J’aime avoir une belle cour et un beau jardin, mais je déteste le jardinage. Disons plutôt que je déteste le jardinage traditionnel qui nécessite beaucoup d’entretien, beaucoup d’apport, beaucoup de frais et beaucoup de temps. Si le jardinage est votre passe-temps préféré, parfait, mais si, comme moi, vous avez décidé que la vie ne s’arrête pas au jardinage et que vous voulez briser la chaîne qui vous lie à votre cour, peut-être ma petite histoire vous intéressera-t-elle.

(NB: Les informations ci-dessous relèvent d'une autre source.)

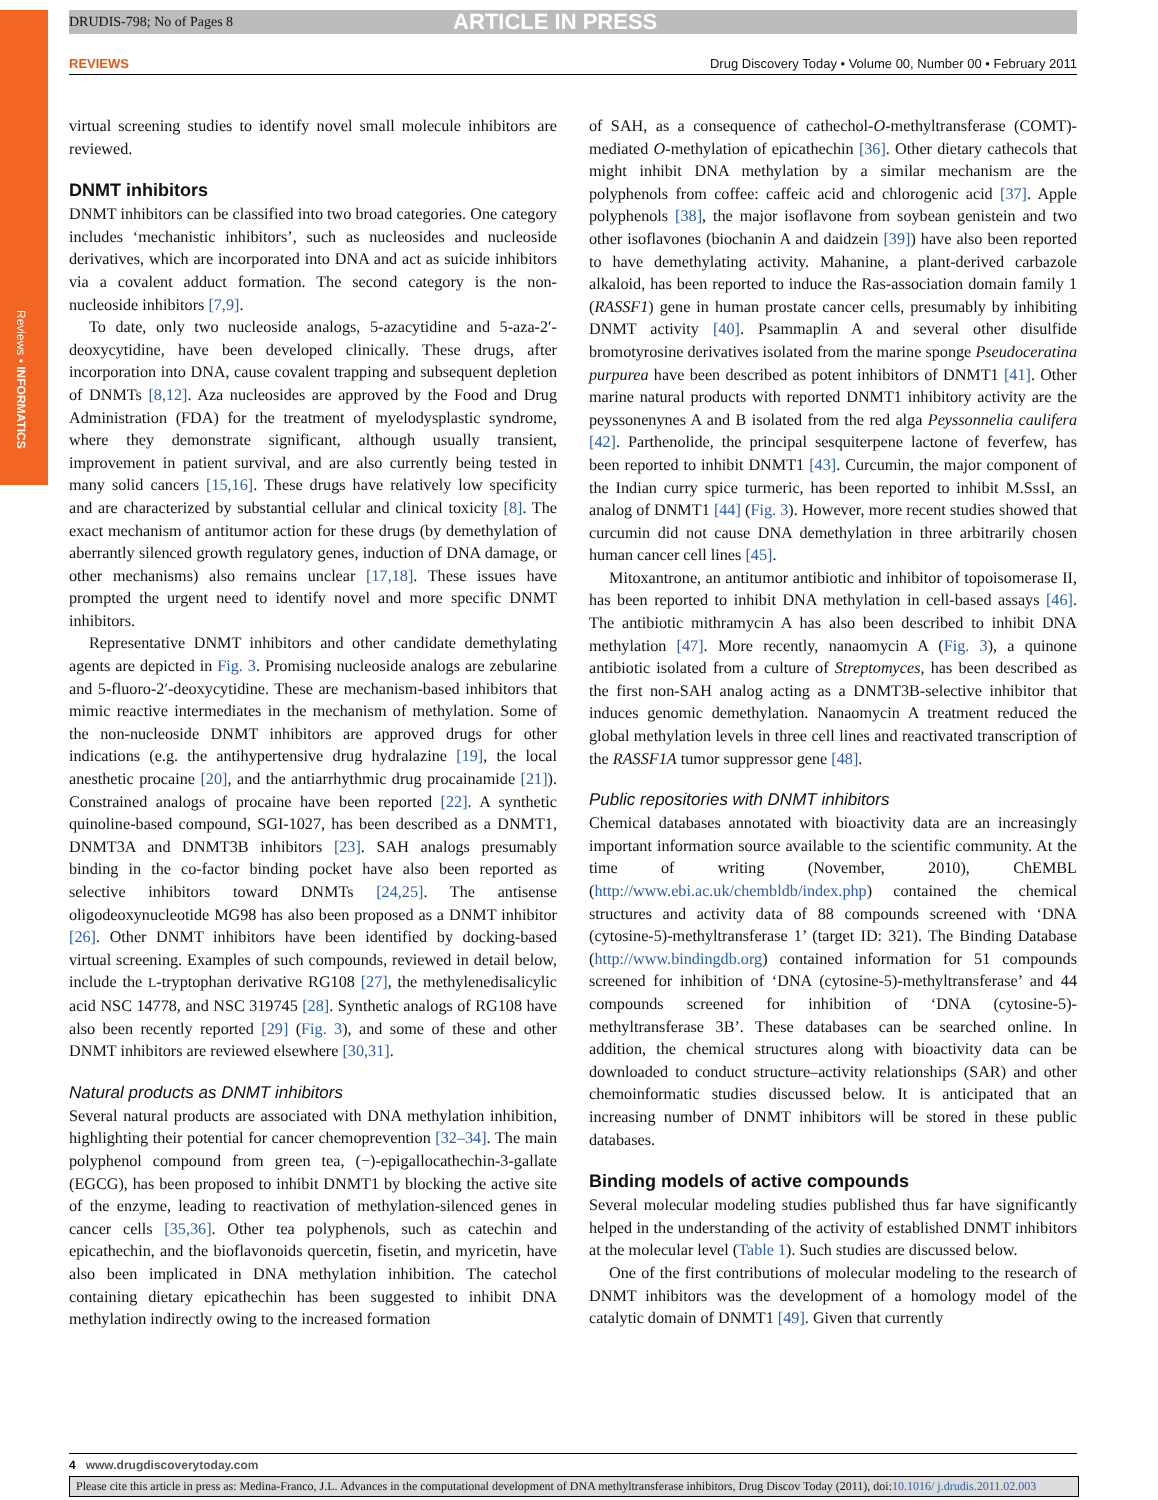Reviews • INFORMATICS
DRUDIS-798; No of Pages 8 ARTICLE IN PRESS
REVIEWS Drug Discovery Today • Volume 00, Number 00 • February 2011
virtual screening studies to identify novel small molecule inhibitors are reviewed.
DNMT inhibitors
DNMT inhibitors can be classified into two broad categories. One category includes ‘mechanistic inhibitors’, such as nucleosides and nucleoside derivatives, which are incorporated into DNA and act as suicide inhibitors via a covalent adduct formation. The second category is the non-nucleoside inhibitors [7,9].
To date, only two nucleoside analogs, 5-azacytidine and 5-aza-2′-deoxycytidine, have been developed clinically. These drugs, after incorporation into DNA, cause covalent trapping and subsequent depletion of DNMTs [8,12]. Aza nucleosides are approved by the Food and Drug Administration (FDA) for the treatment of myelodysplastic syndrome, where they demonstrate significant, although usually transient, improvement in patient survival, and are also currently being tested in many solid cancers [15,16]. These drugs have relatively low specificity and are characterized by substantial cellular and clinical toxicity [8]. The exact mechanism of antitumor action for these drugs (by demethylation of aberrantly silenced growth regulatory genes, induction of DNA damage, or other mechanisms) also remains unclear [17,18]. These issues have prompted the urgent need to identify novel and more specific DNMT inhibitors.
Representative DNMT inhibitors and other candidate demethylating agents are depicted in Fig. 3. Promising nucleoside analogs are zebularine and 5-fluoro-2′-deoxycytidine. These are mechanism-based inhibitors that mimic reactive intermediates in the mechanism of methylation. Some of the non-nucleoside DNMT inhibitors are approved drugs for other indications (e.g. the antihypertensive drug hydralazine [19], the local anesthetic procaine [20], and the antiarrhythmic drug procainamide [21]). Constrained analogs of procaine have been reported [22]. A synthetic quinoline-based compound, SGI-1027, has been described as a DNMT1, DNMT3A and DNMT3B inhibitors [23]. SAH analogs presumably binding in the co-factor binding pocket have also been reported as selective inhibitors toward DNMTs [24,25]. The antisense oligodeoxynucleotide MG98 has also been proposed as a DNMT inhibitor [26]. Other DNMT inhibitors have been identified by docking-based virtual screening. Examples of such compounds, reviewed in detail below, include the L-tryptophan derivative RG108 [27], the methylenedisalicylic acid NSC 14778, and NSC 319745 [28]. Synthetic analogs of RG108 have also been recently reported [29] (Fig. 3), and some of these and other DNMT inhibitors are reviewed elsewhere [30,31].
Natural products as DNMT inhibitors
Several natural products are associated with DNA methylation inhibition, highlighting their potential for cancer chemoprevention [32–34]. The main polyphenol compound from green tea, (−)-epigallocathechin-3-gallate (EGCG), has been proposed to inhibit DNMT1 by blocking the active site of the enzyme, leading to reactivation of methylation-silenced genes in cancer cells [35,36]. Other tea polyphenols, such as catechin and epicathechin, and the bioflavonoids quercetin, fisetin, and myricetin, have also been implicated in DNA methylation inhibition. The catechol containing dietary epicathechin has been suggested to inhibit DNA methylation indirectly owing to the increased formation
of SAH, as a consequence of cathechol-O-methyltransferase (COMT)-mediated O-methylation of epicathechin [36]. Other dietary cathecols that might inhibit DNA methylation by a similar mechanism are the polyphenols from coffee: caffeic acid and chlorogenic acid [37]. Apple polyphenols [38], the major isoflavone from soybean genistein and two other isoflavones (biochanin A and daidzein [39]) have also been reported to have demethylating activity. Mahanine, a plant-derived carbazole alkaloid, has been reported to induce the Ras-association domain family 1 (RASSF1) gene in human prostate cancer cells, presumably by inhibiting DNMT activity [40]. Psammaplin A and several other disulfide bromotyrosine derivatives isolated from the marine sponge Pseudoceratina purpurea have been described as potent inhibitors of DNMT1 [41]. Other marine natural products with reported DNMT1 inhibitory activity are the peyssonenynes A and B isolated from the red alga Peyssonnelia caulifera [42]. Parthenolide, the principal sesquiterpene lactone of feverfew, has been reported to inhibit DNMT1 [43]. Curcumin, the major component of the Indian curry spice turmeric, has been reported to inhibit M.SssI, an analog of DNMT1 [44] (Fig. 3). However, more recent studies showed that curcumin did not cause DNA demethylation in three arbitrarily chosen human cancer cell lines [45].
Mitoxantrone, an antitumor antibiotic and inhibitor of topoisomerase II, has been reported to inhibit DNA methylation in cell-based assays [46]. The antibiotic mithramycin A has also been described to inhibit DNA methylation [47]. More recently, nanaomycin A (Fig. 3), a quinone antibiotic isolated from a culture of Streptomyces, has been described as the first non-SAH analog acting as a DNMT3B-selective inhibitor that induces genomic demethylation. Nanaomycin A treatment reduced the global methylation levels in three cell lines and reactivated transcription of the RASSF1A tumor suppressor gene [48].
Public repositories with DNMT inhibitors
Chemical databases annotated with bioactivity data are an increasingly important information source available to the scientific community. At the time of writing (November, 2010), ChEMBL (http://www.ebi.ac.uk/chembldb/index.php) contained the chemical structures and activity data of 88 compounds screened with ‘DNA (cytosine-5)-methyltransferase 1’ (target ID: 321). The Binding Database (http://www.bindingdb.org) contained information for 51 compounds screened for inhibition of ‘DNA (cytosine-5)-methyltransferase’ and 44 compounds screened for inhibition of ‘DNA (cytosine-5)-methyltransferase 3B’. These databases can be searched online. In addition, the chemical structures along with bioactivity data can be downloaded to conduct structure–activity relationships (SAR) and other chemoinformatic studies discussed below. It is anticipated that an increasing number of DNMT inhibitors will be stored in these public databases.
Binding models of active compounds
Several molecular modeling studies published thus far have significantly helped in the understanding of the activity of established DNMT inhibitors at the molecular level (Table 1). Such studies are discussed below.
One of the first contributions of molecular modeling to the research of DNMT inhibitors was the development of a homology model of the catalytic domain of DNMT1 [49]. Given that currently
4 www.drugdiscoverytoday.com
Please cite this article in press as: Medina-Franco, J.L. Advances in the computational development of DNA methyltransferase inhibitors, Drug Discov Today (2011), doi:10.1016/ j.drudis.2011.02.003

Je demeure dans un vieux quartier de Winnipeg et ma cour est plutôt petite, mais avec deux enfants, un chien et une épouse qui poursuit une carrière accaparante, il me reste peu de temps pour gratter le sol et transporter des sacs de déchets de coupe pour les éboueurs. Je ne fais donc plus cela, du moins, plus maintenant. Il y a environ 20 ans, j’ai commencé à faire ce que je croyais devoir faire pour avoir une belle cour : plates-bandes annuelles sur le pourtour de la maison et une pelouse bien tondue à la diagonale. C’est ce que tout le monde faisait, et c’est également ce qu’on me disait de faire à la télévision!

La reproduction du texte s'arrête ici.